Data entries
---

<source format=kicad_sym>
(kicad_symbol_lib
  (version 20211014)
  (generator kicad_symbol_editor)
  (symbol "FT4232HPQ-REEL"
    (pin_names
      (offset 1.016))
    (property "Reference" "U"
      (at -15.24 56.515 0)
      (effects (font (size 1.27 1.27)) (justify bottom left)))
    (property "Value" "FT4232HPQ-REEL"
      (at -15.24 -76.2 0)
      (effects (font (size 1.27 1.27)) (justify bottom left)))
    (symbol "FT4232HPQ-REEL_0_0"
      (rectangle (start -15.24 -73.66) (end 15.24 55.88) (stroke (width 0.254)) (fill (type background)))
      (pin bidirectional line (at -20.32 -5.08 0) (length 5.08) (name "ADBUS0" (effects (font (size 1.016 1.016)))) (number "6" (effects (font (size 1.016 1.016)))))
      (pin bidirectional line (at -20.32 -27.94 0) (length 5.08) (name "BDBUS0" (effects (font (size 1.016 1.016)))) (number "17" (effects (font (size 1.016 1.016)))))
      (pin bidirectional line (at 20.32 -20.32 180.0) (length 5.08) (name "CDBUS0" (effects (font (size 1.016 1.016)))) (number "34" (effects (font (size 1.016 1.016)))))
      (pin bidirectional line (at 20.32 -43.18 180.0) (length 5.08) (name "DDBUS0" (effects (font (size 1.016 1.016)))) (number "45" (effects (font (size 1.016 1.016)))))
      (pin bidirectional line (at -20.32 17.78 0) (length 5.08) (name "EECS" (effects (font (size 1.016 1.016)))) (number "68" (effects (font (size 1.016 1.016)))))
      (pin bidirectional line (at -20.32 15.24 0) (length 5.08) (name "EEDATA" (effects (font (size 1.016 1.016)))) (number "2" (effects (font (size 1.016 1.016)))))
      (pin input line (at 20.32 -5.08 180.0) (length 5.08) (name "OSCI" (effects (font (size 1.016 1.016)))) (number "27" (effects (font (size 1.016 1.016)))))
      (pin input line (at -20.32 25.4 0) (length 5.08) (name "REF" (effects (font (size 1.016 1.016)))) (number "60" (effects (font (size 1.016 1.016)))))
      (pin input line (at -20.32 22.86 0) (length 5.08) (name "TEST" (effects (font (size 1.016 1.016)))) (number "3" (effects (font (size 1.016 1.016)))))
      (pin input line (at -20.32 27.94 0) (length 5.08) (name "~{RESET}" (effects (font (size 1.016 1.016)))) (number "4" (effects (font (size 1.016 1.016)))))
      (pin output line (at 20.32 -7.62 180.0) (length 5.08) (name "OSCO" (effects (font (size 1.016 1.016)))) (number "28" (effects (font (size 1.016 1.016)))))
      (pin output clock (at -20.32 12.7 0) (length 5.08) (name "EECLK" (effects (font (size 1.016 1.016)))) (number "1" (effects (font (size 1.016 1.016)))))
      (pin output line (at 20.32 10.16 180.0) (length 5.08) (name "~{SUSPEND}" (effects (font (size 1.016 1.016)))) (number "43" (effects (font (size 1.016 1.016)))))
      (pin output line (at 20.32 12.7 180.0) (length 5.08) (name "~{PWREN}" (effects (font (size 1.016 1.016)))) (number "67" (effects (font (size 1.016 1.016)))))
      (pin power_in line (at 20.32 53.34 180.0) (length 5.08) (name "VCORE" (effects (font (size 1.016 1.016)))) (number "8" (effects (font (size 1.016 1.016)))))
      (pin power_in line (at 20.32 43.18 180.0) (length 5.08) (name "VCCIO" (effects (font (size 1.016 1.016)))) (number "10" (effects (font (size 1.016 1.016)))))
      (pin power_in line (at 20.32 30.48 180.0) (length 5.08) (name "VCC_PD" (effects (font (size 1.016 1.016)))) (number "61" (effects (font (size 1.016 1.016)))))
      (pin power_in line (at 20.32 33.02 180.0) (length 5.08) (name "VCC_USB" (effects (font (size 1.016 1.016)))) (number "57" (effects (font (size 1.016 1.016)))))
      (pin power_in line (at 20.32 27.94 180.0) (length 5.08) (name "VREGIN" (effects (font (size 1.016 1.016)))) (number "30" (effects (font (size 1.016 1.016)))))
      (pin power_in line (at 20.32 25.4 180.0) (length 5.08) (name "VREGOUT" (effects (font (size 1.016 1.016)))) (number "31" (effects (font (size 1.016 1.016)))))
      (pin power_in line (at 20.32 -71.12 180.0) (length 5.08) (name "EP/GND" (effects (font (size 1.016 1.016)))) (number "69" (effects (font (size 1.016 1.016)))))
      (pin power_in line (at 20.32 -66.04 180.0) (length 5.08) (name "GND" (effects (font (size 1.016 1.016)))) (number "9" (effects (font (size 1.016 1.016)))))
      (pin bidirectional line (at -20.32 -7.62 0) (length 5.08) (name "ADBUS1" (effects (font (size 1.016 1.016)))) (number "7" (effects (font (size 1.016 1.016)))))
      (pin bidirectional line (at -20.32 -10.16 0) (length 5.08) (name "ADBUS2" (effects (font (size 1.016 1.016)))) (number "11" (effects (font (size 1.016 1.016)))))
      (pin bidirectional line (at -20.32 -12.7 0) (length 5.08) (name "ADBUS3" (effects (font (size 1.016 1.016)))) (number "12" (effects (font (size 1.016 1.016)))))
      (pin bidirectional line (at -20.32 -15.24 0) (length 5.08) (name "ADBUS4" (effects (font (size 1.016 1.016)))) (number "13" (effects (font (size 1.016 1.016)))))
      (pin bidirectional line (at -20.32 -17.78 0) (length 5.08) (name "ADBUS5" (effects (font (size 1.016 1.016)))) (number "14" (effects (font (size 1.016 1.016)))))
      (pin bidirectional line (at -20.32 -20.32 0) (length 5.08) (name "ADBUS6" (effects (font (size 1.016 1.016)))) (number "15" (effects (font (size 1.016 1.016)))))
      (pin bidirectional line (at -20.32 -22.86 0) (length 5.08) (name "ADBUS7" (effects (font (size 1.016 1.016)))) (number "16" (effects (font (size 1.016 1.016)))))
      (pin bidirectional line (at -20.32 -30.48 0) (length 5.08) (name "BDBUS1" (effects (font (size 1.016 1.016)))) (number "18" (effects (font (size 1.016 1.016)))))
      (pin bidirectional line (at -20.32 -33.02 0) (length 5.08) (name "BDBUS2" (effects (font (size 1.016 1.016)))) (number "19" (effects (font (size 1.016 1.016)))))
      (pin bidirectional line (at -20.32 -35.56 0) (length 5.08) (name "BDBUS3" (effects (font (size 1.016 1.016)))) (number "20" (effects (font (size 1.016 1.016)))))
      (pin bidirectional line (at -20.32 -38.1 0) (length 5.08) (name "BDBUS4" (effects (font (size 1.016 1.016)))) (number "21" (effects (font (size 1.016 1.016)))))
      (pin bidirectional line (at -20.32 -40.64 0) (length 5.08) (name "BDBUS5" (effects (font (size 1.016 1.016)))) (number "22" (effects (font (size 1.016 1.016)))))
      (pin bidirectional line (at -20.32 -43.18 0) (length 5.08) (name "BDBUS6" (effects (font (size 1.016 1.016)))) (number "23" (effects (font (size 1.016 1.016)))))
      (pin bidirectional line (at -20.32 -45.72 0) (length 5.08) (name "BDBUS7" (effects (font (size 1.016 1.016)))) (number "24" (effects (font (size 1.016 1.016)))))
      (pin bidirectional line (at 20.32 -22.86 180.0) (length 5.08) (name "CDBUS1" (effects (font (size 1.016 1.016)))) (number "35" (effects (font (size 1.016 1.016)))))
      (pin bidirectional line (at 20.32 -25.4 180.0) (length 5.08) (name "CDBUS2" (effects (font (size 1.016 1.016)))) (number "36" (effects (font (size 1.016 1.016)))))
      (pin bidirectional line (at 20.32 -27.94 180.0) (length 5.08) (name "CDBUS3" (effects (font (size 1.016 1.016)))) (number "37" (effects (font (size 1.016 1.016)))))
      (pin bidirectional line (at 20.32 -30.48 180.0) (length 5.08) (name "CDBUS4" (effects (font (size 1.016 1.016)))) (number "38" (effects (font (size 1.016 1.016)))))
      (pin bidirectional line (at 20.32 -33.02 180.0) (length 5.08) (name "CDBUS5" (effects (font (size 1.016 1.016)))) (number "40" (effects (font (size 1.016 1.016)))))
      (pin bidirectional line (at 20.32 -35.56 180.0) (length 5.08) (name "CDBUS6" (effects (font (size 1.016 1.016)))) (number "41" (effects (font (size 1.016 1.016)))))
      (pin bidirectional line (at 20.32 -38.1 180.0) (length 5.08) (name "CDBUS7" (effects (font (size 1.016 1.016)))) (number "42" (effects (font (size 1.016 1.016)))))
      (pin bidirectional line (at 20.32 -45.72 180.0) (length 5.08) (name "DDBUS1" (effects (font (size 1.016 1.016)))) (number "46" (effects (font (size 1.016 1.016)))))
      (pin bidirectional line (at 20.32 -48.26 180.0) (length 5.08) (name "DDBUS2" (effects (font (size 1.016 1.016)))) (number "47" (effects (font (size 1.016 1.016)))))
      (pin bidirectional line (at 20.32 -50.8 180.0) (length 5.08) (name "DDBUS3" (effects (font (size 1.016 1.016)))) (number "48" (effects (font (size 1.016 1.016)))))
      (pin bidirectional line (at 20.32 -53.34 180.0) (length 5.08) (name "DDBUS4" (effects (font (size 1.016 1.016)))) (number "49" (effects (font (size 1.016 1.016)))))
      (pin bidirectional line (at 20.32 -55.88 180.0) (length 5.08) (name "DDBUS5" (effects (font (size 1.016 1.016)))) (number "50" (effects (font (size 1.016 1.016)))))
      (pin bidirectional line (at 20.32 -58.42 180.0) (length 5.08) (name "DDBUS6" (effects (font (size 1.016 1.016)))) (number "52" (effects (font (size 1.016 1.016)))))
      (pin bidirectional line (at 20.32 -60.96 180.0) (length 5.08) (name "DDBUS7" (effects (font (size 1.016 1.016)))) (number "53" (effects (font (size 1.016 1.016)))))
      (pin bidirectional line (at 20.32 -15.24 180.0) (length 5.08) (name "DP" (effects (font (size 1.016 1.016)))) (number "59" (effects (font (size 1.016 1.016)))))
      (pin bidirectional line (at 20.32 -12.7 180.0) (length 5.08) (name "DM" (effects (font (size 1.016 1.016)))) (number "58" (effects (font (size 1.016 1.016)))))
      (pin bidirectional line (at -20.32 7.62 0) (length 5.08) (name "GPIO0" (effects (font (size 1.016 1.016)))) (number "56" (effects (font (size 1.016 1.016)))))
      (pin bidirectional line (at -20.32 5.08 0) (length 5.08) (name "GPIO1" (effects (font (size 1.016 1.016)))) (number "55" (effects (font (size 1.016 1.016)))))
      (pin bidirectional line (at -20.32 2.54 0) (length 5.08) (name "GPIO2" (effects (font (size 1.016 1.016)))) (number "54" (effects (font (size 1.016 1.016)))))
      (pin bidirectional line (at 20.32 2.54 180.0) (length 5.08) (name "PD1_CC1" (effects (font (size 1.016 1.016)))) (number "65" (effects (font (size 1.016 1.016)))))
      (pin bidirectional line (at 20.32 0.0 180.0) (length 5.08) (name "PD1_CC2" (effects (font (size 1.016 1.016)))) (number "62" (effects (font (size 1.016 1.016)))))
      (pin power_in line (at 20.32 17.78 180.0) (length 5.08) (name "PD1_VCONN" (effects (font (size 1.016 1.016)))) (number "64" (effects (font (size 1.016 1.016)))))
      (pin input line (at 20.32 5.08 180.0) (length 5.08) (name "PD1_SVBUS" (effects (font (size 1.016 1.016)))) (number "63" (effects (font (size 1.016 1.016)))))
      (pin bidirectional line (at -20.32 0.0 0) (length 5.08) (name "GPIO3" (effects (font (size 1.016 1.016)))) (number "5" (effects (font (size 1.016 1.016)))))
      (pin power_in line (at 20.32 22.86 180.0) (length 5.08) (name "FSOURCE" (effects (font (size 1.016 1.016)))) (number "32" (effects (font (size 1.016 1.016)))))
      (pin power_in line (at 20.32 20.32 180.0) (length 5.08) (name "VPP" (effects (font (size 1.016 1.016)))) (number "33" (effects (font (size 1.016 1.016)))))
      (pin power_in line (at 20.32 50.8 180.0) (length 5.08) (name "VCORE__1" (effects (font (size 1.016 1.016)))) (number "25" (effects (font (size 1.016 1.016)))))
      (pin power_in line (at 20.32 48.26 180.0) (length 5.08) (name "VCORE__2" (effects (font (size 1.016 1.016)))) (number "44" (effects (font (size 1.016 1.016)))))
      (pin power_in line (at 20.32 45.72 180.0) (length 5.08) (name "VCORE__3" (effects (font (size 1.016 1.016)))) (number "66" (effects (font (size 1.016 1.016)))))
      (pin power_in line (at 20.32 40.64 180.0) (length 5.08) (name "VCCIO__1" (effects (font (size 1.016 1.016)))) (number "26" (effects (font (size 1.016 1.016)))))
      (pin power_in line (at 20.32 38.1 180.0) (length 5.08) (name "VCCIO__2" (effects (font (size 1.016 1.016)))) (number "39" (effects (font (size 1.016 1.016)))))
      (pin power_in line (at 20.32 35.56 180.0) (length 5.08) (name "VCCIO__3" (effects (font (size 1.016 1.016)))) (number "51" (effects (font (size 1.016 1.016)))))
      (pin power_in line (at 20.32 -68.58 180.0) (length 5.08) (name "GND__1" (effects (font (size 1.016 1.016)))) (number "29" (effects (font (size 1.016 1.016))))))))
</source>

---

Give back the lines of the data exactly as they are written, from the first line through the line containing "(pin bidirectional line (at -20.32 -27.94".

Written solution
<source format=kicad_sym>
(kicad_symbol_lib
  (version 20211014)
  (generator kicad_symbol_editor)
  (symbol "FT4232HPQ-REEL"
    (pin_names
      (offset 1.016))
    (property "Reference" "U"
      (at -15.24 56.515 0)
      (effects (font (size 1.27 1.27)) (justify bottom left)))
    (property "Value" "FT4232HPQ-REEL"
      (at -15.24 -76.2 0)
      (effects (font (size 1.27 1.27)) (justify bottom left)))
    (symbol "FT4232HPQ-REEL_0_0"
      (rectangle (start -15.24 -73.66) (end 15.24 55.88) (stroke (width 0.254)) (fill (type background)))
      (pin bidirectional line (at -20.32 -5.08 0) (length 5.08) (name "ADBUS0" (effects (font (size 1.016 1.016)))) (number "6" (effects (font (size 1.016 1.016)))))
      (pin bidirectional line (at -20.32 -27.94 0) (length 5.08) (name "BDBUS0" (effects (font (size 1.016 1.016)))) (number "17" (effects (font (size 1.016 1.016)))))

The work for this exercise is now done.